Da quanto detto si possono trarre tre rapide conclusioni.

Innanzitutto, trova conferma l’affermazione iniziale circa le difficoltà di districare il garbuglio delle attuali regole sul reclutamento universitario. Esse raggruppano norme di base e un complesso variegato di vincoli, deroghe ed eccezioni. Si possono ricostruire puntualmente i diversi interessi curati; i temperamenti operati tra l’uno e l’altro dalla singola norma. Ma è difficile scorgere un disegno unitario, anche in ragione della accentuata instabilità del quadro normativo; talvolta, poi, la disciplina del contemperamento tra interessi è lacunosa, con la conseguenza di ampliare la discrezionalità dell’amministrazione che provvede alla distribuzione di risorse.

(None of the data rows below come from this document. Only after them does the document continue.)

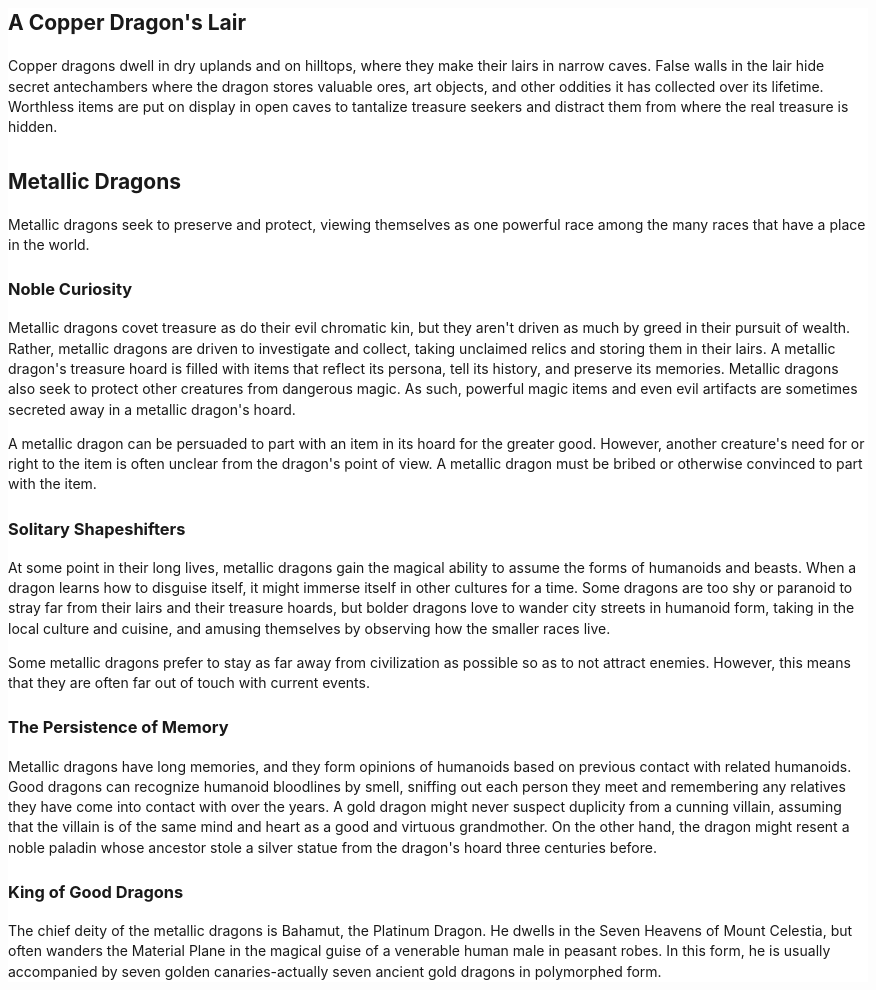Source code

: ## A Copper Dragon's Lair

Copper dragons dwell in dry uplands and on hilltops, where they make their lairs in narrow caves. False walls in the lair hide secret antechambers where the dragon stores valuable ores, art objects, and other oddities it has collected over its lifetime. Worthless items are put on display in open caves to tantalize treasure seekers and distract them from where the real treasure is hidden.

## Metallic Dragons

Metallic dragons seek to preserve and protect, viewing themselves as one powerful race among the many races that have a place in the world.

### Noble Curiosity

Metallic dragons covet treasure as do their evil chromatic kin, but they aren't driven as much by greed in their pursuit of wealth. Rather, metallic dragons are driven to investigate and collect, taking unclaimed relics and storing them in their lairs. A metallic dragon's treasure hoard is filled with items that reflect its persona, tell its history, and preserve its memories. Metallic dragons also seek to protect other creatures from dangerous magic. As such, powerful magic items and even evil artifacts are sometimes secreted away in a metallic dragon's hoard.

A metallic dragon can be persuaded to part with an item in its hoard for the greater good. However, another creature's need for or right to the item is often unclear from the dragon's point of view. A metallic dragon must be bribed or otherwise convinced to part with the item.

### Solitary Shapeshifters

At some point in their long lives, metallic dragons gain the magical ability to assume the forms of humanoids and beasts. When a dragon learns how to disguise itself, it might immerse itself in other cultures for a time. Some dragons are too shy or paranoid to stray far from their lairs and their treasure hoards, but bolder dragons love to wander city streets in humanoid form, taking in the local culture and cuisine, and amusing themselves by observing how the smaller races live.

Some metallic dragons prefer to stay as far away from civilization as possible so as to not attract enemies. However, this means that they are often far out of touch with current events.

### The Persistence of Memory

Metallic dragons have long memories, and they form opinions of humanoids based on previous contact with related humanoids. Good dragons can recognize humanoid bloodlines by smell, sniffing out each person they meet and remembering any relatives they have come into contact with over the years. A gold dragon might never suspect duplicity from a cunning villain, assuming that the villain is of the same mind and heart as a good and virtuous grandmother. On the other hand, the dragon might resent a noble paladin whose ancestor stole a silver statue from the dragon's hoard three centuries before.

### King of Good Dragons

The chief deity of the metallic dragons is Bahamut, the Platinum Dragon. He dwells in the Seven Heavens of Mount Celestia, but often wanders the Material Plane in the magical guise of a venerable human male in peasant robes. In this form, he is usually accompanied by seven golden canaries-actually seven ancient gold dragons in polymorphed form.
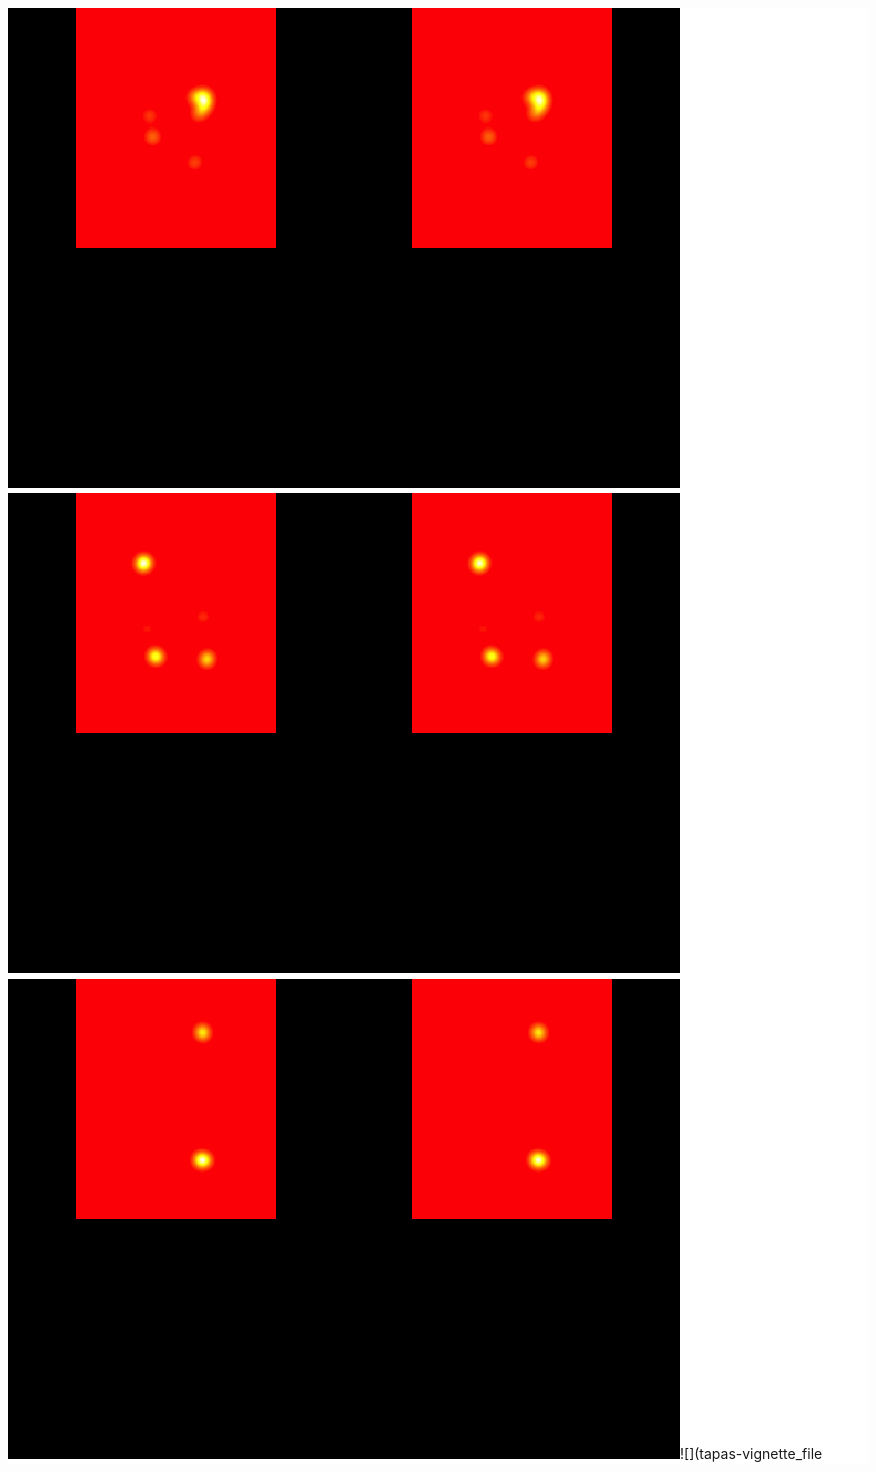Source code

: ![](tapas-vignette_files/figure-gfm/unnamed-chunk-11-1.png)![](tapas-vignette_files/figure-gfm/unnamed-chunk-11-2.png)![](tapas-vignette_files/figure-gfm/unnamed-chunk-11-3.png)![](tapas-vignette_file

Un rimedio potrebbe essere quello di raccogliere le norme sul reclutamento universitario in un testo unico: il proposito, ormai trentennale, di unificare l’intera disciplina universitaria è fallito; ci si potrebbe limitare, allora, in prima battuta, a unificare quella parte di essa riguardante il reclutamento.

In secondo luogo, l’applicazione di queste norme, per un verso, è condizionata dalla variante finanziaria; per un altro verso, ha formato oggetto di una serie di indagini ben fatte, ma circoscritte quanto al periodo esaminato. Quanto al primo aspetto, è sufficiente rinviare alle tante proposte presentate nel dibattito pubblico in materia. Quanto al secondo, la funzione conoscitiva, dispersa attualmente tra una pluralità di organismi pubblici e privati operanti in materia di università, meriterebbe di essere organizzata: meno rileva “chi” indaghi “cosa”; più, invece, che il complesso delle indagini effettuate copra gli aspetti più rilevanti della materia del reclutamento; le indagini medesime siano aggiornate periodicamente, messe a disposizione del pubblico, e che dei loro esiti il decisore pubblico debba tenere conto.

Ancora, dopo il 2010, il reclutamento nell’università è avvenuto molto poco tramite procedure selettive vere e proprie; per converso, c’è stato un elevato numero di chiamate dirette, mentre le reiterate proroghe del termine di vigenza della norma relativa ha determinato una forte estensione dei passaggi “interni”. Perché si estenda il principio costituzionale del merito riprenda quota, è necessario invertire la rotta. Questo, per esempio, comporta restituire effettività al concorso aperto quale mezzo ordinario di accesso all’università; abolire, con effetto immediato, il meccanismo dei passaggi interni; circoscrivere il ricorso alla chiamata diretta; rivedere la disciplina del punto organico, ecc.